Please count the lines below that contain the word "Ideal", and reply with that number alone.

= Source data =
%%

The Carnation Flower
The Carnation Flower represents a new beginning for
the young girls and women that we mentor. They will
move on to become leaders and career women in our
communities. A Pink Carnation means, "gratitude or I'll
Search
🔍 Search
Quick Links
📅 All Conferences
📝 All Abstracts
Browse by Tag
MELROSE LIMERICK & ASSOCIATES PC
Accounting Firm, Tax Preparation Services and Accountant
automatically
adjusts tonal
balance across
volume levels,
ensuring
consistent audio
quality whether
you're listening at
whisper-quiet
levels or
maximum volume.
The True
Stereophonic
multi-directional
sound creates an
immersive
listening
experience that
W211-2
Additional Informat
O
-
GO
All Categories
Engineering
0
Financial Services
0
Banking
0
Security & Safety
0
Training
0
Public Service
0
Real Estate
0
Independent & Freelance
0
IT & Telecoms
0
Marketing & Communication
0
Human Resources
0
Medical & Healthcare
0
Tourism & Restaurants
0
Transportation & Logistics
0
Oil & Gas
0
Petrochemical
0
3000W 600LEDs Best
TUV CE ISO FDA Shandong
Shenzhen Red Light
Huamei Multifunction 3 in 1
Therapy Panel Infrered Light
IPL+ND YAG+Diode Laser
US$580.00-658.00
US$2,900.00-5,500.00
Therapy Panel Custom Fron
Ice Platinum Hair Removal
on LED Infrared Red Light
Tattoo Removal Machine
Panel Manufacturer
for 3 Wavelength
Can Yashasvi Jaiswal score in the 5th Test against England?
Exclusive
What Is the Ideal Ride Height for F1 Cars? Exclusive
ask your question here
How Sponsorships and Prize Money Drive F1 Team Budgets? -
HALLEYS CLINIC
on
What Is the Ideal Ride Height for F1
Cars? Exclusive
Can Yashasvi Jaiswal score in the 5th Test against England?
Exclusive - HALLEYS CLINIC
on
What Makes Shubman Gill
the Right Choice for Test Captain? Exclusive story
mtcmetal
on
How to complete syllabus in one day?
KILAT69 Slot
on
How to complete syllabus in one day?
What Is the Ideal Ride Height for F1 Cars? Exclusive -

%%

= Task answer =
3